Required work:
a. Please return, word for word, the part of the passage on France's Mother's Day that opens with the words containing "The city of" and closes with "lives was astronomical.".
b. Decide whether each statement below agrees with the passage on France's Mother's Day, answering yes or no and quoting the words that settle it: (i) Napoleon I intended to set an official date for celebrating mothers in 1806. (ii) Prosper Roche founded the Union Fraternelle in the city of Lyon. (iii) The cult of Cybele survived until the 4th century AD.
c. According to the passage on France's Mother's Day, why did the city of Lyon organize a Mother's Day in 1918?

Selected passage:
France celebrates Mother’s Day – Fête des Mères on June 3.
Celebrating women is not a modern concept! It goes back to the Greek mythology when Rhea, the mother of all gods and goddesses was duly celebrated during spring.
The Romans took over the celebration and the cult of Cybele, the mother of all the Roman gods, survived until the 4th century AD!
The French thought of celebrating the Mums and their families as early as in 1806 when Napoleon I intended to implement an official date! But History decided otherwise!
The next attempt to create a Mother’s Day occurred in 1906, a century later, in the little village of Artas in the department of Isère and at the instigation of a man named Prosper Roche who founded the Union Fraternelle in order to pay tribute to the parents of large families.
Artas has since been recognised as the cradle of the French Mother’s Day celebration.
The city of Lyon followed the example and organised a Mother’s Day in 1918 to pay tribute to all the women who lost a son or/and a husband during World War I, a conflict during which the loss in human lives was astronomical.

Raw data:
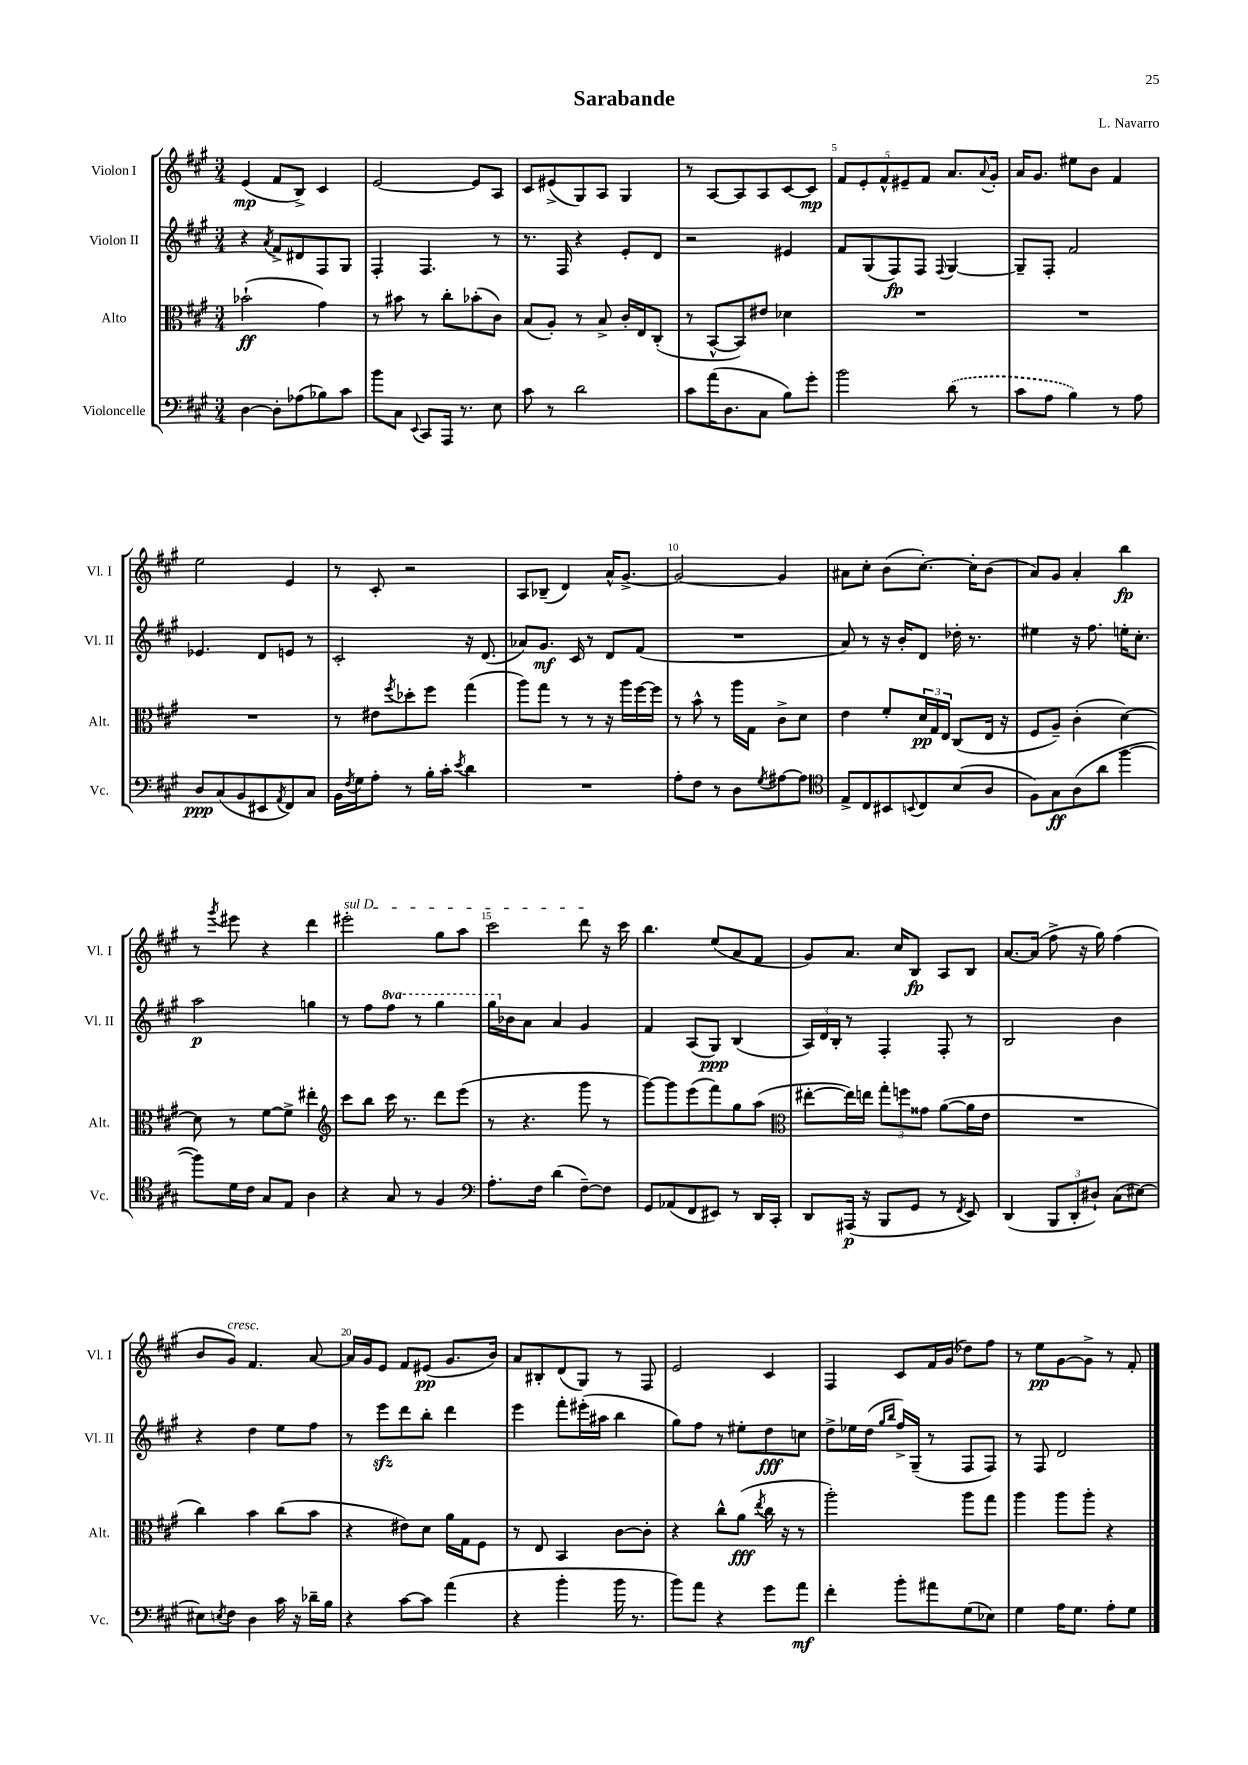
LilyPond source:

Answers in order:
a.
The city of Lyon followed the example and organised a Mother’s Day in 1918 to pay tribute to all the women who lost a son or/and a husband during World War I, a conflict during which the loss in human lives was astronomical.

b.
(i) Yes: "as early as in 1806 when Napoleon I intended to implement an official date!"
(ii) No: "in the little village of Artas in the department of Isère and at the instigation of a man named Prosper Roche who founded the Union Fraternelle"
(iii) Yes: "the cult of Cybele, the mother of all the Roman gods, survived until the 4th century AD!"

c. Lyon organized it to pay tribute to all the women who had lost a son, a husband, or both during World War I. The passage describes that war as a conflict with an astronomical loss of human lives.